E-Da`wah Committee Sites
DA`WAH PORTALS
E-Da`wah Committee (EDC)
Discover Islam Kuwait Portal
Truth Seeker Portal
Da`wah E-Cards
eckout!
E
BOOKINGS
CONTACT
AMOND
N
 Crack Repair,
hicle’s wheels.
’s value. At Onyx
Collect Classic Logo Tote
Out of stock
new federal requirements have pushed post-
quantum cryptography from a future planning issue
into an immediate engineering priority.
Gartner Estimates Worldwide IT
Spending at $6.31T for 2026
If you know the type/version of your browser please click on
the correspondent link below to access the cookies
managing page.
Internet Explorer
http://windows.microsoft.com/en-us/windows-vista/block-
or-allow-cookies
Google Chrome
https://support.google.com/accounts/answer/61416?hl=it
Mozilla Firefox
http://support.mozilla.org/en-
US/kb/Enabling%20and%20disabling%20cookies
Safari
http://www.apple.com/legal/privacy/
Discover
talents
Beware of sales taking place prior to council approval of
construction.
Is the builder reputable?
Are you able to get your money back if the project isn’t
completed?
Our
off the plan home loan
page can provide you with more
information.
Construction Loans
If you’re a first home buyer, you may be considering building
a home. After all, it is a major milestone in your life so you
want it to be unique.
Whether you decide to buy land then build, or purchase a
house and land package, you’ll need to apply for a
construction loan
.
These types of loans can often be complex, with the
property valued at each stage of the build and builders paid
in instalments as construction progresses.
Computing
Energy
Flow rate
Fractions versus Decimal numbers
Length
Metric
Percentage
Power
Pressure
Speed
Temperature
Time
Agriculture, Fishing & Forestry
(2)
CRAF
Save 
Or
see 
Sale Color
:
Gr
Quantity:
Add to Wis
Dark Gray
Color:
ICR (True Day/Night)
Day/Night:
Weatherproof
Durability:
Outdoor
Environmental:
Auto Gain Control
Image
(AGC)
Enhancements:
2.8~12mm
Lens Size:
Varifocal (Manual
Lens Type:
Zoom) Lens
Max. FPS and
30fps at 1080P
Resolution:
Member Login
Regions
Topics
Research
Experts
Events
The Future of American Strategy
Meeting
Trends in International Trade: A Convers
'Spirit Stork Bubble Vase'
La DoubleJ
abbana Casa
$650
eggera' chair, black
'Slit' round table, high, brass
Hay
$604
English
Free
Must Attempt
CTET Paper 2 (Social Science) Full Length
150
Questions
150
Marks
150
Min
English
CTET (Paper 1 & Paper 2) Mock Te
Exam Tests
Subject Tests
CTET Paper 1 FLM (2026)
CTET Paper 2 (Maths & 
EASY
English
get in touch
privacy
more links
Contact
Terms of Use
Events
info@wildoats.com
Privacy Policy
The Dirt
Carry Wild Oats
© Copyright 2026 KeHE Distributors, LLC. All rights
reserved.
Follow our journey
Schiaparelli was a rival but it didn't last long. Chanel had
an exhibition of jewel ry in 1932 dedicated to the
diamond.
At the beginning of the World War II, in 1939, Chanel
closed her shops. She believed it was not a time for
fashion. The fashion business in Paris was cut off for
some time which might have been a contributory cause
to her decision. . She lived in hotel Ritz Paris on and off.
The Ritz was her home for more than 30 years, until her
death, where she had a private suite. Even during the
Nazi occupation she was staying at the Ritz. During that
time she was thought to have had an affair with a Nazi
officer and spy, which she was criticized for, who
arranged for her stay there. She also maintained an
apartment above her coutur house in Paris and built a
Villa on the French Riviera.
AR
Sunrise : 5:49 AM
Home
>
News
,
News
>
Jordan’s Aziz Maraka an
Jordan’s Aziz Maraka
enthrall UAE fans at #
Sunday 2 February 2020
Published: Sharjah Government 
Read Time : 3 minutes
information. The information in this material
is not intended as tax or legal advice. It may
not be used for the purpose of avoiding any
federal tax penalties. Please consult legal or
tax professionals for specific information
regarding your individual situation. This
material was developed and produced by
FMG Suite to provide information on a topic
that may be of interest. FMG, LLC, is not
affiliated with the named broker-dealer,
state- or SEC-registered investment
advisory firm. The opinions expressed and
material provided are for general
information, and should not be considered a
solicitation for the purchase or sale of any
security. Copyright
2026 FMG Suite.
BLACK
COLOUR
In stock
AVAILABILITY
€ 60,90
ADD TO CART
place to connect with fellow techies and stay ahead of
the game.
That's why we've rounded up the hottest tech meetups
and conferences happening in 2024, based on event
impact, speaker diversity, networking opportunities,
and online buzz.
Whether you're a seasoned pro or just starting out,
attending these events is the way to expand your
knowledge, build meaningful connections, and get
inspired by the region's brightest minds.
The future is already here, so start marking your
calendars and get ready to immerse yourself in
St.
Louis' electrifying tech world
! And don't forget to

******

▶ _Assignment_
Please give again, word for word, only the lines from the one holding "calendars and get" through the end of the listing above.

▶ _Reply to the exercise_
calendars and get ready to immerse yourself in
St.
Louis' electrifying tech world
! And don't forget to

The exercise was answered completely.